# Task

Locate and classify each kuzushiji character on a page. While complete bounding boxes are provided for the training set, only a single point within the ground truth bounding box is needed for submissions.

# Metric

A modified version of the F1 Score. To score a true positive, you must provide center point coordinates that are within the ground truth bounding box and a matching label. The ground truth bounding boxes are defined in the format `{label X Y Width Height}`, so if the ground truth label is `U+003F 1 1 10 10` then a prediction of `U+003F 3 3` would pass.

# Submission Format

For each image in the test set, you must locate and identify all of the kuzushiji characters. Not every image will necessarily be scored. The file should contain a header and have the following format:

```
image_id,labels
image_id,{label X Y} {...}
```

Do not make more than 1,200 predictions per page.

# Dataset

- Some images only contain illustrations, in which case no labels should be submitted for the page.

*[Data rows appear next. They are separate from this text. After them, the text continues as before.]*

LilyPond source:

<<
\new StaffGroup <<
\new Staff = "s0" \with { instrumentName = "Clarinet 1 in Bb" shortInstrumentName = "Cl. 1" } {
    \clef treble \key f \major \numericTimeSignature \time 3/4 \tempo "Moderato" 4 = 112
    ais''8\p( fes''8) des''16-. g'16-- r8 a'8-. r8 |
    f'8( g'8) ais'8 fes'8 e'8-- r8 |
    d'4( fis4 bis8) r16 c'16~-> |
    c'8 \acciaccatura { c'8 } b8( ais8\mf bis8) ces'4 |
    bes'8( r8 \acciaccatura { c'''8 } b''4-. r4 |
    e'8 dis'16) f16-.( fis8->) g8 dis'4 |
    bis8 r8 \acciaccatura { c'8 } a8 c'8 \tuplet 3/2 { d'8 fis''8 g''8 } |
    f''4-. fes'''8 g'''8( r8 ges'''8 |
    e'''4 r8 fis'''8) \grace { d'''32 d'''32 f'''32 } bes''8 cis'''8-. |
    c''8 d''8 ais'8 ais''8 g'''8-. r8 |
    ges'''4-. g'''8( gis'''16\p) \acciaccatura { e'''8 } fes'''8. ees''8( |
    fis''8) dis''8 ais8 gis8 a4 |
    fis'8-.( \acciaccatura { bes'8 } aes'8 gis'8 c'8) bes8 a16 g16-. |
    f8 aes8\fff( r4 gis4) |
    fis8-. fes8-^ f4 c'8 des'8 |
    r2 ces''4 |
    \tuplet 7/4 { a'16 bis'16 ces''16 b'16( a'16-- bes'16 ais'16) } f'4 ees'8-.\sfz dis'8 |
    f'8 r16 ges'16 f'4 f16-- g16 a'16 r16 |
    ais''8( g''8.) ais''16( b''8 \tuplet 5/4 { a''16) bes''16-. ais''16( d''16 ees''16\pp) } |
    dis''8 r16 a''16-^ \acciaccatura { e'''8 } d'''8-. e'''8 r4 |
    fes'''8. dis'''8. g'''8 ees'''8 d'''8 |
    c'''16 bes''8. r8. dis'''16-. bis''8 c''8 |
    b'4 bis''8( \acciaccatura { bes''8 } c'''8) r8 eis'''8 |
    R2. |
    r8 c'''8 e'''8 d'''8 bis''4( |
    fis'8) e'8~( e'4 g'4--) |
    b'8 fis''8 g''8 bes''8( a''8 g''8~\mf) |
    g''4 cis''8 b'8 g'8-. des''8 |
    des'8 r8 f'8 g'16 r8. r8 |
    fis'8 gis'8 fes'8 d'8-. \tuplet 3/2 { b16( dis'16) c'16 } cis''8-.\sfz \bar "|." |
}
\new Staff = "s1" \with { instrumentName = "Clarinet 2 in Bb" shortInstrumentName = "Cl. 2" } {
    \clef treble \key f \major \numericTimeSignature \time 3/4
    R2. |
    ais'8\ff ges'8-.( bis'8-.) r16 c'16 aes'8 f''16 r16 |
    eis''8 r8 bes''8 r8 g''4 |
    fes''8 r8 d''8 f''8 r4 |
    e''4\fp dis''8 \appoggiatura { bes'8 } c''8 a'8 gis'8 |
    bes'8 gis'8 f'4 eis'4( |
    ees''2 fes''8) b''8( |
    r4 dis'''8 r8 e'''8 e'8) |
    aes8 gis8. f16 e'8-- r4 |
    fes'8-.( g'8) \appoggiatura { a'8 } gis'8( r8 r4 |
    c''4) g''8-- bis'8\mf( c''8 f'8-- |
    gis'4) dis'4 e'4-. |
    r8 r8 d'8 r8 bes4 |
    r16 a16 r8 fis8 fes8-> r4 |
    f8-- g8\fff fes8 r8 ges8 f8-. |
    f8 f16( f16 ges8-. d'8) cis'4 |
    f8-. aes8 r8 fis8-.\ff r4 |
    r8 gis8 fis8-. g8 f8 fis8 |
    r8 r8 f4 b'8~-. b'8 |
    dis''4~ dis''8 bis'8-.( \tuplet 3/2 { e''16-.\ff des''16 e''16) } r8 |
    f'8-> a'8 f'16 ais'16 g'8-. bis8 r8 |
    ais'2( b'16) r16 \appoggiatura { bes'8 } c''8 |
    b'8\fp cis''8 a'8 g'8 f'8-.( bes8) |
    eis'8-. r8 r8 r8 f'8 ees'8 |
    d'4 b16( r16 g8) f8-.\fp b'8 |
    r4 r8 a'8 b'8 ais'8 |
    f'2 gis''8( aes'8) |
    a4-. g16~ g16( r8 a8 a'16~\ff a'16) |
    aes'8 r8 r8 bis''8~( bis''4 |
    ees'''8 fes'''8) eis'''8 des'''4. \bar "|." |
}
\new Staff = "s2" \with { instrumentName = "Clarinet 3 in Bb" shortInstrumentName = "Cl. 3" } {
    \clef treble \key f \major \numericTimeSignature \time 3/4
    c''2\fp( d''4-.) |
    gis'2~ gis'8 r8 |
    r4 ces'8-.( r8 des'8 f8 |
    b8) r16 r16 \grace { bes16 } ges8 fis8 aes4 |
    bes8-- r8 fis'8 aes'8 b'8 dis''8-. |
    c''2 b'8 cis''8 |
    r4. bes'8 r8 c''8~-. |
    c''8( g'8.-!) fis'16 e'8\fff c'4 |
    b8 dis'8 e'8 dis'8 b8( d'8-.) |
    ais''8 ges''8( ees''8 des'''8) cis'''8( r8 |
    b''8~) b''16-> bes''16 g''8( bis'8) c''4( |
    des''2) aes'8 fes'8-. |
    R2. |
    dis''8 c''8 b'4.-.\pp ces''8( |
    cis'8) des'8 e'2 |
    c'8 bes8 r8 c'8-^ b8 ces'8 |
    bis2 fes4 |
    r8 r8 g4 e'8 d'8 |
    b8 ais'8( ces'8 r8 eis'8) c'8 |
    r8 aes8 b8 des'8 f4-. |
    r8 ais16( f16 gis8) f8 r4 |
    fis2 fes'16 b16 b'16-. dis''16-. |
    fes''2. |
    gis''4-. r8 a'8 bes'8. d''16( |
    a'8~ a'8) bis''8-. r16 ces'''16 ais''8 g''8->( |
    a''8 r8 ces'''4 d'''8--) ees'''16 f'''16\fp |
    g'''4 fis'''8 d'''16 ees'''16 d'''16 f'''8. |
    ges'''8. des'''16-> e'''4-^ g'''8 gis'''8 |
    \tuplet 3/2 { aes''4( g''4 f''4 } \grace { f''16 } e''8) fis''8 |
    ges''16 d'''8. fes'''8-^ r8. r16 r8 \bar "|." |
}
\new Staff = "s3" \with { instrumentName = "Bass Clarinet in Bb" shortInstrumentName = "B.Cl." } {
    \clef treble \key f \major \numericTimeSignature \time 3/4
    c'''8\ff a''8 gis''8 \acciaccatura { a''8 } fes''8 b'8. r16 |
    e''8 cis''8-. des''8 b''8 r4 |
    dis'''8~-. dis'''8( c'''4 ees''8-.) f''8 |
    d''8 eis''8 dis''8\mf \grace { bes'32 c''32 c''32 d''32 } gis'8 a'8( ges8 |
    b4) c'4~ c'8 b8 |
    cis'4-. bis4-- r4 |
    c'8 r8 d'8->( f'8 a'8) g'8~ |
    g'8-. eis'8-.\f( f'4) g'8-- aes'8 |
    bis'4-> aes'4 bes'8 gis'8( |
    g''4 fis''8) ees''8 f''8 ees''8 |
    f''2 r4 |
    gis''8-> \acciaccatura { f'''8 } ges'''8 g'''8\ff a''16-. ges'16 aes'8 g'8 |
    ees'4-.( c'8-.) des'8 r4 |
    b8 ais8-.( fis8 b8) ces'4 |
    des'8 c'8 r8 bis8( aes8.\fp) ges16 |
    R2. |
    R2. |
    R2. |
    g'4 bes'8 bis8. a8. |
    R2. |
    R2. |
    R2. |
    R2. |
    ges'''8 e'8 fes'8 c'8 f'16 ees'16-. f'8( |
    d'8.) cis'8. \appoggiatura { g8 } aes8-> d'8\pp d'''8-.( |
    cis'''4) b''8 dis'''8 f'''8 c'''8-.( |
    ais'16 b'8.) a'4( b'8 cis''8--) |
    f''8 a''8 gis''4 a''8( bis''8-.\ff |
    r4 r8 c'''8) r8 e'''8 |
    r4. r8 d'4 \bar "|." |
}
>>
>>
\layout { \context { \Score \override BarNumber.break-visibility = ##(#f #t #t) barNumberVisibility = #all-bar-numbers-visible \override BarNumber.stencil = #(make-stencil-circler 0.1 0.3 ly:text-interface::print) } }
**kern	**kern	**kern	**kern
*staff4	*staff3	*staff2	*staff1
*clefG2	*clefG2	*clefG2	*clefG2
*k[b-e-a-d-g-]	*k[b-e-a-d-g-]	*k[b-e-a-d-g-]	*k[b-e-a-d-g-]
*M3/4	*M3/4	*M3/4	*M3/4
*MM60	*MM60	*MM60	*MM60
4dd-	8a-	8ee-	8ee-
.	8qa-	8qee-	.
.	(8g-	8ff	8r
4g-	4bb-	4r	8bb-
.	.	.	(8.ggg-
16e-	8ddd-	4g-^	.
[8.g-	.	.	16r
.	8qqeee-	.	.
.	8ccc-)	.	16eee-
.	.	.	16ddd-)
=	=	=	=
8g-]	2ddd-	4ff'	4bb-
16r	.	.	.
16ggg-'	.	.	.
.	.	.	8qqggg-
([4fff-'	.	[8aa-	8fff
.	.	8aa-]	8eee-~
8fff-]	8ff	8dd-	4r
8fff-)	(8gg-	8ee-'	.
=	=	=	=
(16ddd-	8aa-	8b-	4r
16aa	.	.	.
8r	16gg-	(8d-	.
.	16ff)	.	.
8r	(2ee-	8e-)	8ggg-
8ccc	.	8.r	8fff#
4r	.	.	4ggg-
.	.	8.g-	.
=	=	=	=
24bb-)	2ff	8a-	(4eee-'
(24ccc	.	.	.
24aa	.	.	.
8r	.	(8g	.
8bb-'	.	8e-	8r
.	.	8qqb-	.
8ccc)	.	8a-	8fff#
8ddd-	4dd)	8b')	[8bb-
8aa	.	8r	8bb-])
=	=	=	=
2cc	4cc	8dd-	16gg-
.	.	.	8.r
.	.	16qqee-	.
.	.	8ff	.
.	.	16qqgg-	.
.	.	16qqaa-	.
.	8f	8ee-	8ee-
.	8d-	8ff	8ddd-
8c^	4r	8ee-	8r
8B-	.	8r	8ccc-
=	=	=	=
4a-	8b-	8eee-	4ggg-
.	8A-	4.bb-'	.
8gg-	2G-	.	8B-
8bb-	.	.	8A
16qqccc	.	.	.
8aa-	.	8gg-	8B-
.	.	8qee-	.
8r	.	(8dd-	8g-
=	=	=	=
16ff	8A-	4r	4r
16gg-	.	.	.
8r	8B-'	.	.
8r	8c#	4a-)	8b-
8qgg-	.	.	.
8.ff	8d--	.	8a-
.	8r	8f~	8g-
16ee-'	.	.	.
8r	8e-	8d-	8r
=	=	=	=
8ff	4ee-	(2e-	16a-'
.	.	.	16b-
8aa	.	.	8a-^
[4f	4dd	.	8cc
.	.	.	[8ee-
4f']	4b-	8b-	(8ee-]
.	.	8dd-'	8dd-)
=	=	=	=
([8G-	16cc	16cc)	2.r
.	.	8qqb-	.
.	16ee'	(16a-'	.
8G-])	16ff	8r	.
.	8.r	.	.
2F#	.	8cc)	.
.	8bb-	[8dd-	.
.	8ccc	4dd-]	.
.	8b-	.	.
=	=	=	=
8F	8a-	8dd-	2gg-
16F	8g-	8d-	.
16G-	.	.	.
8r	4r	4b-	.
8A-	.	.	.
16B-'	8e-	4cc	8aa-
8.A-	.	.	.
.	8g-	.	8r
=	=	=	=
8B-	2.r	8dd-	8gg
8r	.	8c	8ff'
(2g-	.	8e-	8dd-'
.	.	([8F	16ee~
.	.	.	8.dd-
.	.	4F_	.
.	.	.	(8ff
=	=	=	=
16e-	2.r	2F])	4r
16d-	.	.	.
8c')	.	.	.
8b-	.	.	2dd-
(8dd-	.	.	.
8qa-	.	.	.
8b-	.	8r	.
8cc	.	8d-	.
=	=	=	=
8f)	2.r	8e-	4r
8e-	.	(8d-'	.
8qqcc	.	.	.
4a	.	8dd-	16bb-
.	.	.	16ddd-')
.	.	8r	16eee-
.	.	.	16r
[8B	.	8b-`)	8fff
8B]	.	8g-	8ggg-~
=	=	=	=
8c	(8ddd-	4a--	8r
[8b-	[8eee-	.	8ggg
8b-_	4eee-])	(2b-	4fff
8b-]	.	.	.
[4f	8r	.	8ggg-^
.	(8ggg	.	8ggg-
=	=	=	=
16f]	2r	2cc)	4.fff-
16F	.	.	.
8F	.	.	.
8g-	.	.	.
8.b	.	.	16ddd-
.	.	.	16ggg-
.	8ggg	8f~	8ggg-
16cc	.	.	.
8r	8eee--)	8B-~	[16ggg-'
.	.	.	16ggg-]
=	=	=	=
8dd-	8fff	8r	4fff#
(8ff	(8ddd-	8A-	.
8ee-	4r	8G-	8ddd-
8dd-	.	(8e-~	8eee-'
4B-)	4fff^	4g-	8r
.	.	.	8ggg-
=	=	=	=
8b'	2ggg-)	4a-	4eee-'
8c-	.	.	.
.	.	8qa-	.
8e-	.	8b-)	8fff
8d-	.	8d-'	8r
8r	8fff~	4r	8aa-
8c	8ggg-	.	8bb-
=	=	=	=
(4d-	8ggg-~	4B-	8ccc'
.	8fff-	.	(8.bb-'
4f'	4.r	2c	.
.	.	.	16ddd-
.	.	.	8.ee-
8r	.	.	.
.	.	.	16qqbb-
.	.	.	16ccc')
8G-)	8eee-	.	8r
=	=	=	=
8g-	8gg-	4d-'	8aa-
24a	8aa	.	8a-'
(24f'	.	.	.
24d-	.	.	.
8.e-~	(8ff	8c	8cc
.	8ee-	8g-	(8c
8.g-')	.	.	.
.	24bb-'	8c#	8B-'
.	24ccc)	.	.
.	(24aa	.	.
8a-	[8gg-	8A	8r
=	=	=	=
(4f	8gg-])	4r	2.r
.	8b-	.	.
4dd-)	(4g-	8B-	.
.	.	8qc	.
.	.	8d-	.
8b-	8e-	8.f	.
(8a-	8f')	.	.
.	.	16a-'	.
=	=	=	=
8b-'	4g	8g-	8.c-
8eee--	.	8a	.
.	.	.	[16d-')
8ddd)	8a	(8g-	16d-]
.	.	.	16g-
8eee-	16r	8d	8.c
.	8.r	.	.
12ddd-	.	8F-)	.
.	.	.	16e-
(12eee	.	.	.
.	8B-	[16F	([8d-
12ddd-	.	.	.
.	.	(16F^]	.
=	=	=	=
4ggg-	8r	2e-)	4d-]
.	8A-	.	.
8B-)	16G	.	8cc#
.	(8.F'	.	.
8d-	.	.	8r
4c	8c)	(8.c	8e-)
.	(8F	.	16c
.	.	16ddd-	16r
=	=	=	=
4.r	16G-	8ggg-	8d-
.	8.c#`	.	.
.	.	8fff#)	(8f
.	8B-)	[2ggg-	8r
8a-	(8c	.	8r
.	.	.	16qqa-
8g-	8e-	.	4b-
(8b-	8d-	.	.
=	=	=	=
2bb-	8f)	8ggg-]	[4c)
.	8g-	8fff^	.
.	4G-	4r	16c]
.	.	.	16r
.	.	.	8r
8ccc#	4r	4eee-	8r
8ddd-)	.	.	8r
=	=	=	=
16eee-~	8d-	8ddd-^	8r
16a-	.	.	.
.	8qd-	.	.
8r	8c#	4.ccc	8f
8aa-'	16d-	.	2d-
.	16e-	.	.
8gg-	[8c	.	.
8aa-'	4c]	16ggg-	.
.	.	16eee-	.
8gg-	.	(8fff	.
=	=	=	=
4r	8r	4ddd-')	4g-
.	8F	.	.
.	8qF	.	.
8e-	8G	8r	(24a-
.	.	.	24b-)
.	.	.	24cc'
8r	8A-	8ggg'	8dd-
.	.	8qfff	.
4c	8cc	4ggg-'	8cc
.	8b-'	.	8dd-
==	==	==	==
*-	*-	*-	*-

- Kuzushiji text is written such that annotations are placed between the columns of the main text, usually in a slightly smaller font. The annotation characters should be ignored; labels for them will be scored as false positives.

- You can occasionally see through especially thin paper and read characters from the opposite side of the page. Those characters should also be ignored.

- **train.csv** - the training set labels and bounding boxes.
    - `image_id`: the id code for the image.
    - `labels`: a string of all labels for the image. The string should be read as space separated series of values where `Unicode character`, `X`, `Y`, `Width`, and `Height` are repeated as many times as necessary.
- **sample_submission.csv** - a sample submission file in the correct format.
    - `image_id`: the id code for the image
    - `labels`: a string of all labels for the image. The string should be read as space separated series of values where\
        `Unicode character`, `X`, and `Y` are repeated as many times as necessary. The default label predicts that there are the same two characters on every page, centered at pixels `(1,1)` and `(2,2)`.
- **unicode_translation.csv** - supplemental file mapping between unicode IDs and Japanese characters.
- **[train/test]_images.zip** - the images.